The major medical benefit to the withdrawal of opioids is the removal of physical dependency. Most importantly, the mortal safety of a patient on an opioid regimen is dramatically improved with the addition of medical cannabis and a reduction in opioid dosage.
Every day, Americans are dying from the misuse and overdosing of opioid medications. There is an epidemic of prescribed opioid pill diversions, which can lead to death or ongoing drug addiction.
The use of cannabis in chronic pain also reduces the number of other types of medications needed for coexisting sleep and mood disorders, and myofascial spasms ( within tissue surrounding the muscles ) found in nearly all chronic pain patients.
There are no other single medications in existence that can treat all of these coexisting problems in addition to treating the pain.

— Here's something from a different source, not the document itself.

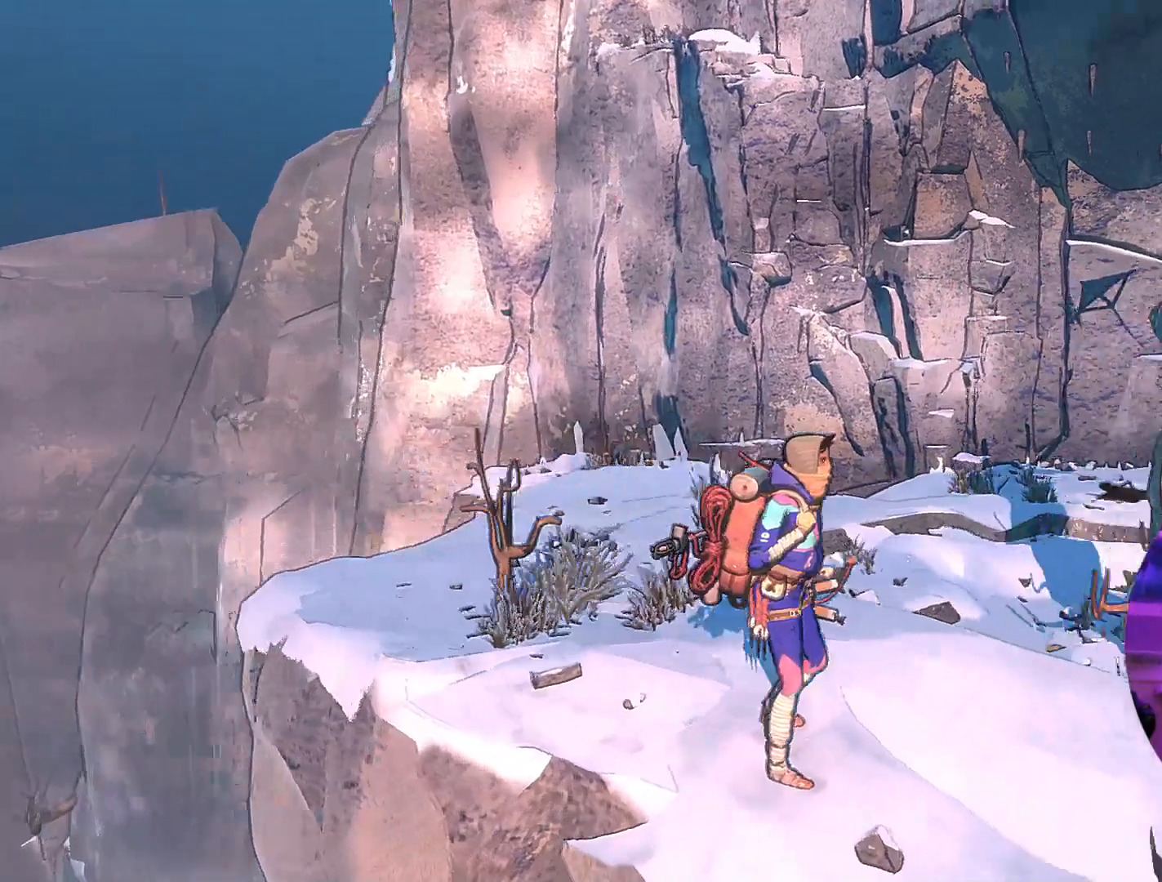
{"buttons": [], "left_stick": "center", "right_stick": "center", "events": []}
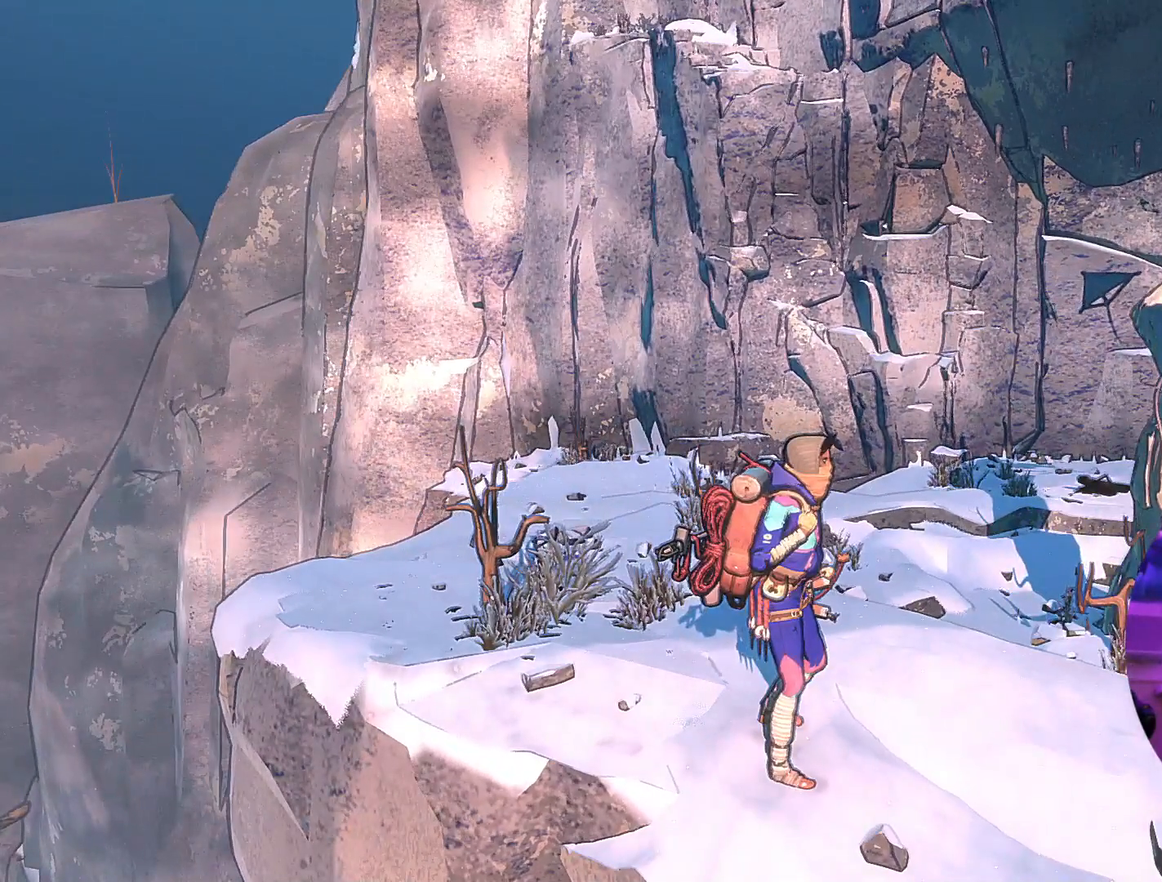
{"buttons": [], "left_stick": "right", "right_stick": "center", "events": [[450, "left_stick", "right"]]}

The removal of these other medications also removes their inherent adverse side effects and any medications needed for adverse side effects, such as drowsiness, constipation or nausea.
Anything you would like to add?
Medical cannabis is an effective and safe therapy that should not be denied to any human being.
Government policies are directly interfering with medical science and research, along with clinical care.
The prohibition of safe access is an ongoing major problem for patients in Hawaii and needs to be corrected by dynamic and outside-the-box thinking.
There are solutions to these issues.
The concerns of cannabis habituation, dependency and addiction, along with recreational or misuse in young people, are not valid reasons for the denial and suppression of these therapies for legitimate patients; otherwise, no controlled substances would be allowed in clinical practice.
I hear compelling, life-changing stories from patients almost daily. Just today, a mother expressed her gratitude to us for helping her son, who was practically bedridden for two years, get his life back. She cried when he tried cannabis and was able to get up and out of bed and start running around.
These are not isolated and rare occurrences.
The addition of medical cannabis as a replacement or adjuvant medication to the chronic pain patient’s medication regimen will greatly improve patient well-being and care, and provide increased patient safety.